Inmovilizado en su cama, se quedaba mirando las olas por el ventanal, donde lloraba en silencio. Matilde sabía que la muerte se lo llevaba, que el sufrimiento se lo llevaba, el dolor lo mataba. El cuerpo ametrallado de su amigo, el Presidente Allende, anticipó sus funerales proscritos. Lo sobrevivió doce días. A los dos los mató el odio, la dictadura.
Versos, agua, objetos: cuanto tocaba quedaba convertido en bosque. Un bosque de mascarones, conchas y pequeños puertos. No distinguía entre labios y raíces; ni en estaciones de su vida pudo separar la poesía de la política. Aun el agua que bañaba su Isla Negra quedaría tocada por la vieja edad de la neblina y su expectación del nuevo día. Ese era Neruda: un navegante en tierra; un poeta, quizá el más grande que haya dado nuestra América.

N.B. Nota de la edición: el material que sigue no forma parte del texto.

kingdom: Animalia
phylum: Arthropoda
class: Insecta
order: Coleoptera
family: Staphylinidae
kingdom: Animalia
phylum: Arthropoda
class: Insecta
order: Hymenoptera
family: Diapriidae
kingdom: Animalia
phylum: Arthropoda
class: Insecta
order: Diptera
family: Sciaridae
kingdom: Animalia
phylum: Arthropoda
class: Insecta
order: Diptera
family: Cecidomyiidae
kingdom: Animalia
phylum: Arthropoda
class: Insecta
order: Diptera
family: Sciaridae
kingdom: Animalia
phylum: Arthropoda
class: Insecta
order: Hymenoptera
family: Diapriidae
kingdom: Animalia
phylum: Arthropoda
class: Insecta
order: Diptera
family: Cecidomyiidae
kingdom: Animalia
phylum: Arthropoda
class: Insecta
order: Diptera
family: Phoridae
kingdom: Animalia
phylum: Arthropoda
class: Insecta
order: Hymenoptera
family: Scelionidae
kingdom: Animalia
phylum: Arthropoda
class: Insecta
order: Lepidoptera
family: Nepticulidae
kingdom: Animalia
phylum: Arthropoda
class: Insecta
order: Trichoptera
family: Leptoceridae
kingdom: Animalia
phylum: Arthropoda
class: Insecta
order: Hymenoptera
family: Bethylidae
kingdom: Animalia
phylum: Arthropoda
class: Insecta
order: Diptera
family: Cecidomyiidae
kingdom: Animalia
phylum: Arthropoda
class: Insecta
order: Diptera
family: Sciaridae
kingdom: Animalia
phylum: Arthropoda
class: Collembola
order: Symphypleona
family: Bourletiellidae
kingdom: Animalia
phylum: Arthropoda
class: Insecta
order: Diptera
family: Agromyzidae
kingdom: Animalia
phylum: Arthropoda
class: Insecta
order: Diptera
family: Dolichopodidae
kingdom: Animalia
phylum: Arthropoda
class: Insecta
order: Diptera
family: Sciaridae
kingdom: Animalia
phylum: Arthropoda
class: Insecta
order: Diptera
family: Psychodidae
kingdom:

Lo mejor perduraría en la señal que para siempre lo acompañó juntó a su cama. Indicio de su infancia inacabada: un borrego de tres patas, apenas más grande que un antebrazo, juguete abandonado que en cierta Navidad un operario descubrió entre los tablones de su casa a medio construir. Era el borrego que el poeta abrazaba cuando se abrían las goteras y dejaban pasar al viento del polo sureño que resoplaba durante heladas noches oscuras. Pasó el tiempo, se sumaron los muertos, las heridas y las penas. Cayó Pinochet. Chile recobró la democracia. Neruda, en cambio, perduró como el olor del mar: expansivo, inacabable, como el aire que aún lo escucha o que lo toca.